Les relations diplomatiques entre le Nigeria et le Niger traversent une période de turbulences suite à de graves allégations portées par les autorités nigériennes. Ces dernières accusent en effet leur voisin de vouloir déstabiliser le pays, jetant un froid sur des liens qui semblaient pourtant s’être normalisés ces derniers mois.
Le Niger Accuse, le Nigeria Réfute
Tout a commencé par un communiqué incendiaire du ministère des Affaires étrangères du Niger, lu à la télévision nationale. Sans citer directement la France, le Niger a affirmé que le Nigeria servait de base arrière pour déstabiliser le pays en complicité avec certaines puissances étrangères. Des allégations lourdes de sens, immédiatement démenties par la diplomatie nigériane.
En dépit des efforts de normalisation des relations, il est regrettable de constater que le Nigeria n’a pas renoncé à servir de base arrière à la déstabilisation du Niger en complicité avec certaines puissances étrangères et les dignitaires de l’ancien régime auxquels il offre un refuge.
Ministère des Affaires étrangères du Niger
En réponse, le Nigeria s’est dit « très inquiet » et a réfuté catégoriquement la présence de troupes françaises sur son territoire visant à renverser le régime nigérien. Abuja a également nié toute implication dans une attaque terroriste survenue mi-décembre contre un pipeline pétrolier au Niger.
Sanctions Levées, Tensions Persistantes
Pourtant, il y a peu, les relations entre les deux pays semblaient au beau fixe. Fin février, la Communauté économique des États d’Afrique de l’Ouest (CEDEAO), présidée par le Nigeria, avait levé les sanctions économiques imposées au Niger suite au coup d’État militaire de juillet 2023. Un dégel apparent, renforcé par des discussions sur une coopération militaire commune fin août.
Mais en coulisses, les tensions n’ont jamais vraiment disparu. Le Niger, avec le Mali et le Burkina Faso, deux autres pays dirigés par des juntes, a formé en janvier l’Alliance des États du Sahel (AES). Un bloc qui a annoncé vouloir quitter la CEDEAO, jugée inféodée aux intérêts occidentaux. Une décision qualifiée d' »irréversible » le 13 décembre.
Instabilité Régionale et Jeux d’Influence
Ces tensions s’inscrivent dans un contexte sahélien très volatile, marqué par la recrudescence du terrorisme jihadiste et le retrait progressif des forces françaises, jadis en première ligne dans la lutte anti-terroriste. Un vide que tentent de combler d’autres acteurs, comme la Russie via le groupe paramilitaire Wagner, ajoutant à la complexité géopolitique locale.
Pour le Niger, ancien bastion de la présence française, ces bouleversements impliquent de redéfinir ses alliances stratégiques. Reste à savoir si les récentes déclarations à l’encontre du Nigeria marquent une réelle rupture ou une simple posture politique. Une chose est sûre: dans cette région sous haute tension, chaque mot compte et peut avoir de lourdes conséquences.
Vers une Escalade Diplomatique ?
Si les canaux du dialogue semblent pour l’heure rester ouverts entre Niamey et Abuja, le risque d’une escalade diplomatique n’est pas à exclure. D’autant que le Niger a convoqué la chargée d’affaires nigériane pour lui faire part de ses griefs, un geste fort en termes de protocole.
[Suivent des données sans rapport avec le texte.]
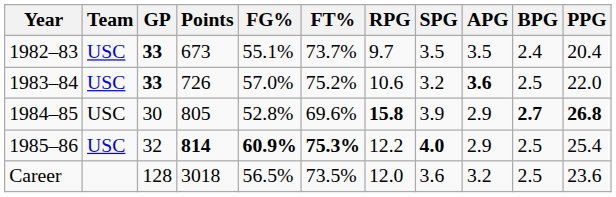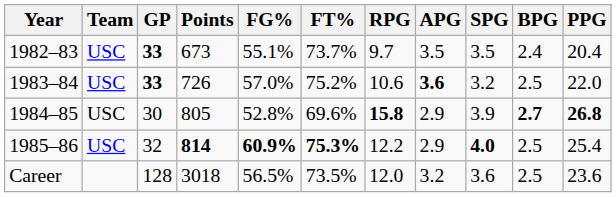columns swapped: APG <-> SPG
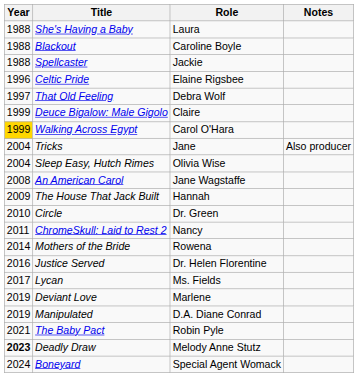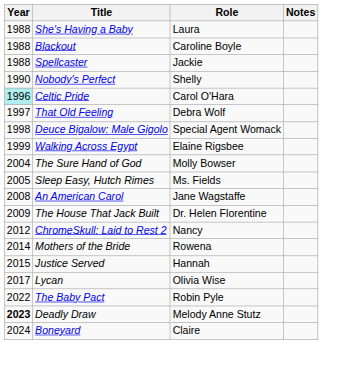+ row: 1990 | Nobody's Perfect | Shelly
Celtic Pride | Year: no background -> paleturquoise background
Celtic Pride | Role: Elaine Rigsbee -> Carol O'Hara
Deuce Bigalow: Male Gigolo | Year: 1999 -> 1998
Deuce Bigalow: Male Gigolo | Role: Claire -> Special Agent Womack
Walking Across Egypt | Year: gold background -> no background
Walking Across Egypt | Role: Carol O'Hara -> Elaine Rigsbee
+ row: 2004 | The Sure Hand of God | Molly Bowser
- row: 2004 | Tricks | Jane | Also producer
Sleep Easy, Hutch Rimes | Year: 2004 -> 2005
Sleep Easy, Hutch Rimes | Role: Olivia Wise -> Ms. Fields
The House That Jack Built | Role: Hannah -> Dr. Helen Florentine
- row: 2010 | Circle | Dr. Green
ChromeSkull: Laid to Rest 2 | Year: 2011 -> 2012
Justice Served | Year: 2016 -> 2015
Justice Served | Role: Dr. Helen Florentine -> Hannah
Lycan | Role: Ms. Fields -> Olivia Wise
- row: 2019 | Deviant Love | Marlene
- row: 2019 | Manipulated | D.A. Diane Conrad
The Baby Pact | Year: 2021 -> 2022
Boneyard | Role: Special Agent Womack -> Claire
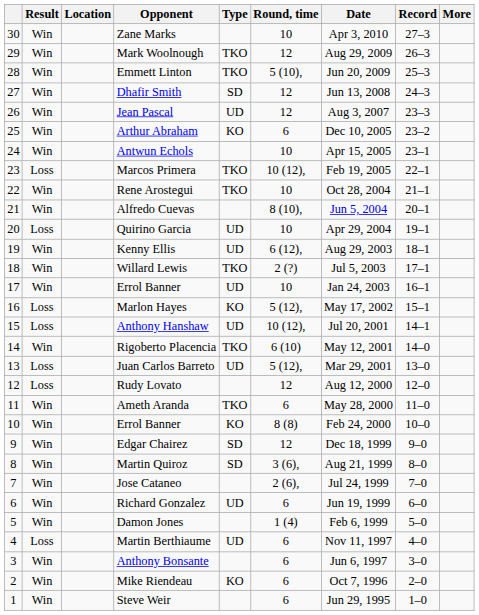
De son côté, le président nigérian Bola Tinubu, également président en exercice de la CEDEAO, se retrouve en position d’équilibriste. Il doit à la fois préserver les intérêts de son pays, ménager un voisin instable et incarner une certaine fermeté au nom de l’organisation régionale qu’il préside. Un exercice périlleux qui testera ses talents de diplomate.
Dans ce bras de fer diplomatique, le Niger semble jouer une partition audacieuse, n’hésitant pas à pointer du doigt les ingérences étrangères sur fond de ressentiment anti-français. Un pari risqué alors que le pays reste fragilisé sur les plans politique et sécuritaire. Mais aussi un moyen de réaffirmer sa souveraineté et son refus de toute tutelle, fut-elle régionale.
Les prochaines semaines seront décisives pour savoir si ces tensions diplomatiques sont un feu de paille ou les prémices d’une crise plus profonde. Une chose est sûre : dans cette région sahélienne en pleine recomposition, chaque coup de poker diplomatique peut avoir des répercussions majeures et durables. Le Niger et le Nigeria en sont pleinement conscients.